L'UIE, qui soutient les éditeurs à travers le monde, dispose également de marges de manœuvre limitées. L'organisation a remis le prix Voltaire 2019, qui encourage un éditeur courageux, à l'Egyptien Khalid Lutfi condamné en début d'année à cinq ans de prison. Il est accusé d'avoir divulgué des secrets militaires en publiant la traduction du livre The Angel : The Egyptian Spy Who Saved Israel, d'Uri Bar-Joseph. Près de dix mois plus tard, il est toujours incarcéré. En remettant ce prix, le jury joue quitte ou double. « Il est difficile de connaître les répercussions du prix, de savoir s'il va améliorer ou empirer la situation », admet James Taylor. Avant de désigner le lauréat, les organisateurs essaient d'entrer en contact avec sa famille pour évaluer les risques. James Taylor évoque aussi le cas de Gui Minhai, éditeur suédo-hongkongais gênant pour le pouvoir chinois, qui demandait dans une vidéo-conférence forcée à ne pas recevoir le prix Voltaire 2018. L'UIE a tout de même décidé de le lui décerner.
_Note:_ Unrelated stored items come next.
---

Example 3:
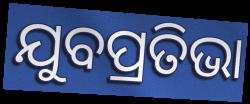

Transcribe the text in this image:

ଯୁବପ୍ରତିଭା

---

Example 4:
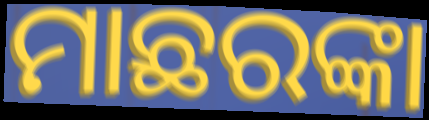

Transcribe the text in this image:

ମାଛରଙ୍କା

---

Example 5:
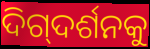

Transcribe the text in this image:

ଦିଗ୍‌ଦର୍ଶନକୁ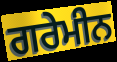
ਗਰੇਮੀਨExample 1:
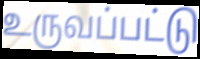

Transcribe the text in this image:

உருவப்பட்டு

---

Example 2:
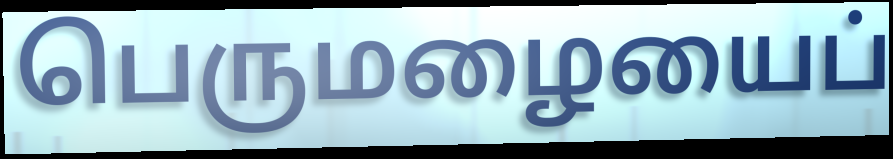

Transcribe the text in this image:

பெருமழையைப்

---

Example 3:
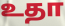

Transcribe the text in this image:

உதா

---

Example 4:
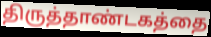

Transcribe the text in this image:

திருத்தாண்டகத்தை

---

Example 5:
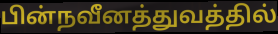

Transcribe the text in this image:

பின்நவீனத்துவத்தில்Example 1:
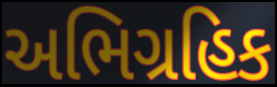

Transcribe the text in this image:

અભિગ્રહિક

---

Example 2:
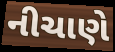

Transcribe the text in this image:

નીચાણે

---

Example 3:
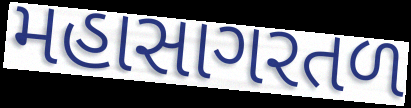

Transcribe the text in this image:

મહાસાગરતળ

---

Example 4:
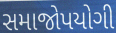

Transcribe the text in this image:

સમાજોપયોગી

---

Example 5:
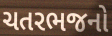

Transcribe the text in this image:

ચતરભજનો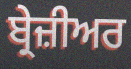
ਬ੍ਰੇਜ਼ੀਅਰ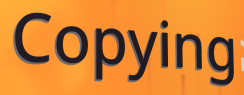
Copying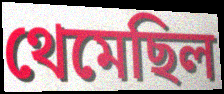
থেমেছিল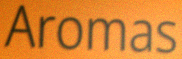
Aromas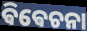
ଵିଵେଚନା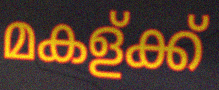
മകള്ക്ക്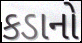
કડાનો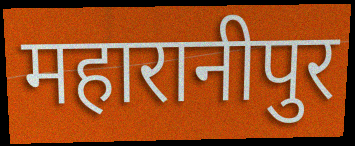
महारानीपुर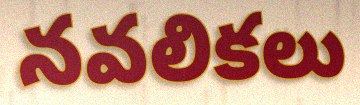
నవలికలుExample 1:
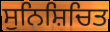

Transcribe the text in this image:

ਸੁਨਿਸ਼ਿਚਿਤ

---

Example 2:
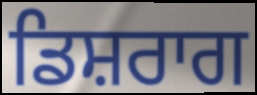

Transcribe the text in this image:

ਡਿਸ਼ਰਾਗ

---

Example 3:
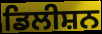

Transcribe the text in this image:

ਡਿਲੀਸ਼ਨ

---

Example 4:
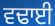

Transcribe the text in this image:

ਵਢਾਈ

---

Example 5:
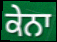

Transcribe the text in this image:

ਕੇਨਾ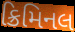
ક્રિમિનલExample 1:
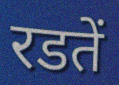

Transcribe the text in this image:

रडतें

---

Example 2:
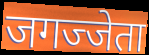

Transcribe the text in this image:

जगज्जेता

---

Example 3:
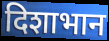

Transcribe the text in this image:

दिशाभान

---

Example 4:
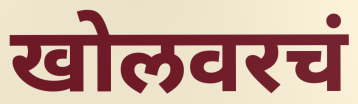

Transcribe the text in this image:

खोलवरचं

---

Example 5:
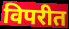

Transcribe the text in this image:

विपरीत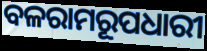
ବଳରାମରୂପଧାରୀ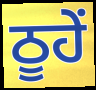
ਠੂਹੇਂ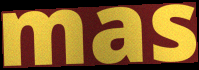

Car la médiatisation peut influencer une décision de justice controversée, donner une visibilité à un écrivain en danger. « Cela énerve le pouvoir, mais cela les protège », considère Timour Muhidine. Le mieux est d'avoir derrière soi le pouvoir politique, mais tous les citoyens ne sont pas logés à la même enseigne. L'agent littéraire Pierre Astier donne l'exemple de Patrice Nganang, activiste emprisonné en 2017 au Cameroun. « Il a été libéré au bout de quelques semaines, mais parce qu'il est citoyen américain. » 

Des actions utiles

Lectures dans les librairies ou sur les marchés, pétitions... Toutes ces actions peuvent sembler vaines. Pourtant, elles peuvent porter leurs fruits. « Chaque mot du Pen club pendant ma détention me dynamisait moralement moi, ma famille, mais aussi le mouvement démocratique éthiopien », salue le journaliste éthiopien Eskinder Nega, relâché en 2018 après plus de six ans de prison, quand la peine initiale était de 18 ans.

L'avocat Emmanuel Pierrat évoque aussi le cas d'un écrivain camerounais relâché plus tôt que prévu : le directeur de sa prison en avait assez de recevoir du courrier du Pen, de militants et de lecteurs. L'Union internationale des éditeurs rapporte des témoignages équivalents à propos d'éditeurs menacés.

À côté de ces petites actions de harcèlement des autorités, les membres du Pen club et d'autres organisations comme Amnesty international rendent visite aux détenus dans leur cellule et sont partie prenante des procès. « La pression internationale peut faire la différence, estime James Taylor, de l'Union internationale des éditeurs. Pour le blogueur mauritanien Mohammed Mkhaïtir, nous avons travaillé avec 32 autres organisations non gouvernementales. Il a finalement été relâché en juillet. »

La journaliste et auteure turque Asli Erdo?an a elle aussi échappé à sa sentence grâce au soutien d'une multiplicité d'acteurs. En décembre 2016, après plus de quatre mois d'emprisonnement, elle avait été libérée en attendant son procès et avait pu aller chercher en Allemagne son prix de la paix. Elle en avait profité pour faire un crochet par la France, où elle avait rencontré la ministre de la Culture et s'était retrouvée sur le plateau de l'émission « La Grande librairie ».

Cela n'a pas empêché la sentence de la prison à vie de tomber. Mais, dans l'urgence, Asli Erdo?an obtient un asile temporaire en Allemagne. Son agent français et le Pen club l'aident pour ses dossiers, les prix lui permettant aussi de médiatiser sa situation et d'élargir sa notoriété. Son roman La ville dont la cape est rouge va être traduit en Croatie et, l'an prochain, Le bâtiment de pierre pourra être lu jusqu'en Indonésie.